I recognized hazardous attitudes in some of the comments parents posted online with the story and blogged about it at the time. (I’m not passing judgment. Goodness knows, I’ve made all these mistakes at some point in my life, but you, poor reader, would probably have to read six essays to get the point I’m trying to make in just this one.)

To me, this comment reads macho:
“Tsouderos and Callahan should be deeply ashamed of themselves for writing such a biased, ignorant article.”

This one comes off impulsive:
The “scientists” who lack the sense of urgency, intellectual curiosity, and moral courage to study and treat our kids are the ones who do harm. They, along with the writers and editors of this article who encourage their complacency, are accomplices in the death and destruction of our kids.”
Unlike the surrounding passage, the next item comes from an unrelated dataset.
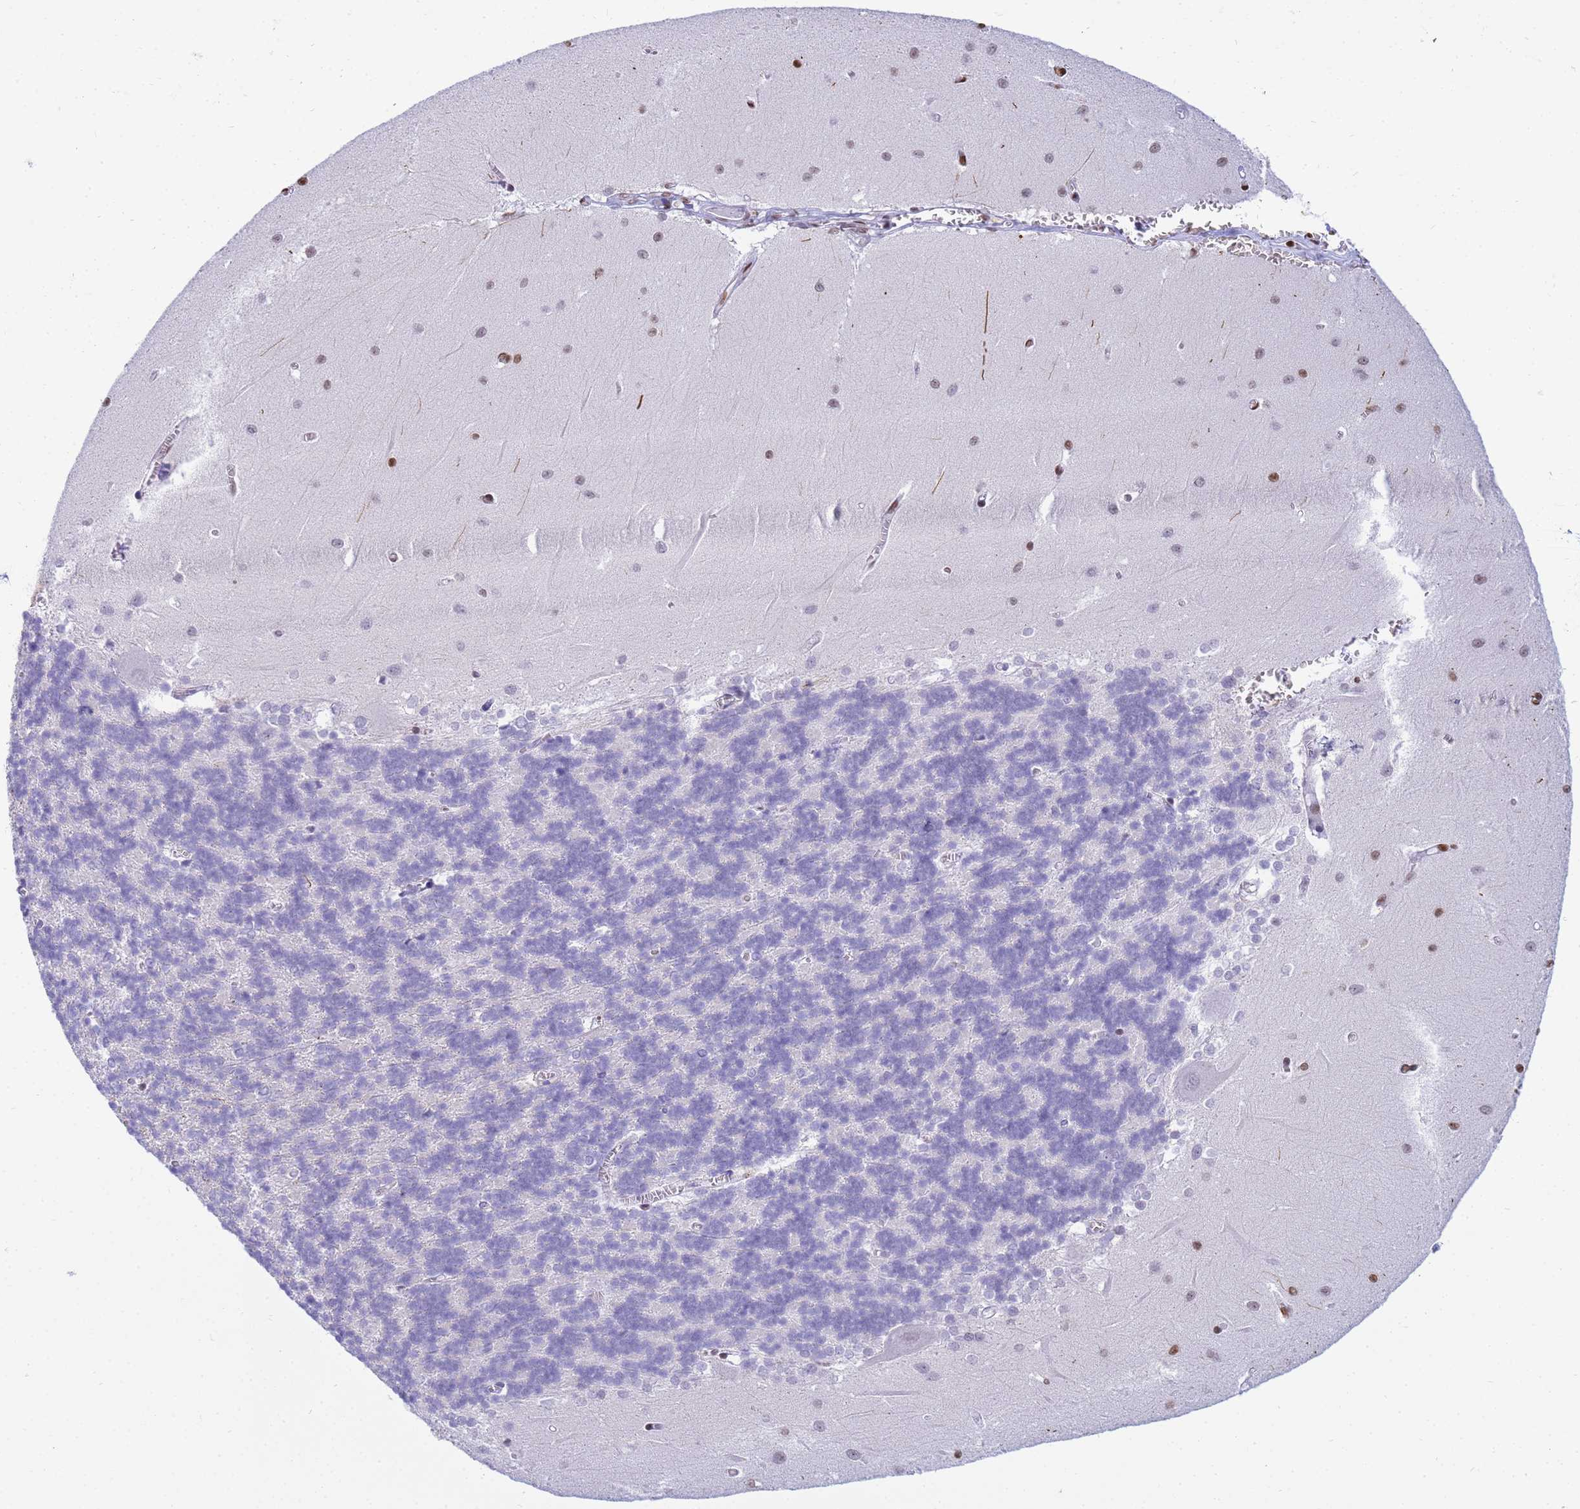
{"staining": {"intensity": "negative", "quantity": "none", "location": "none"}, "tissue": "cerebellum", "cell_type": "Cells in granular layer", "image_type": "normal", "snomed": [{"axis": "morphology", "description": "Normal tissue, NOS"}, {"axis": "topography", "description": "Cerebellum"}], "caption": "The image exhibits no significant staining in cells in granular layer of cerebellum.", "gene": "SNX20", "patient": {"sex": "male", "age": 37}}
This is clearly anti-authoritarian:
“My 2 year old son has autism, and he has a stronger sense of ethics in his beautiful, nonverbal little soul than any of these “scientists” or government agencies that continuously seek to disprove methods of treatment that may not be tested by the elitist scientific community, but are tried and true to those of us waging this battle on a daily basis.”

This seems invulnerable:
“I’m right. I see that my comment was deleted by someone who is opposed to the truth. Chelation cures autism. No sane parent quits after just improving a few symptoms. We want our kids back to normal, the way they were born, before mercury mangled their brains.”

And this, resigned:
“Without money from the government or Big Pharma, there will be no research, and the scientific evidence so many people crave will not materialize. Parents are left to experiment on their children. Anecdotal evidence is better than no evidence in cases where the established medical community has nothing except behavioral therapy and psychotropic drugs to offer these children. Parents of autistic children are often desperate, and in desperation will experiment on their children. Sometimes these therapies result in real improvements, and sometimes there is no improvement, or the children regress. It’s a sad situation, but desperate times demand desperate measures.”

By the way, behavioral therapy is the only proven treatment. It’s not glamorous. It’s the hardest work you’ll ever do. Sometimes progress comes in the tiniest of increments, you’ll wonder if you saw what you thought you saw. But if the therapy is designed and executed in an ethical way, you won’t have any trouble running your decisions through this rubric.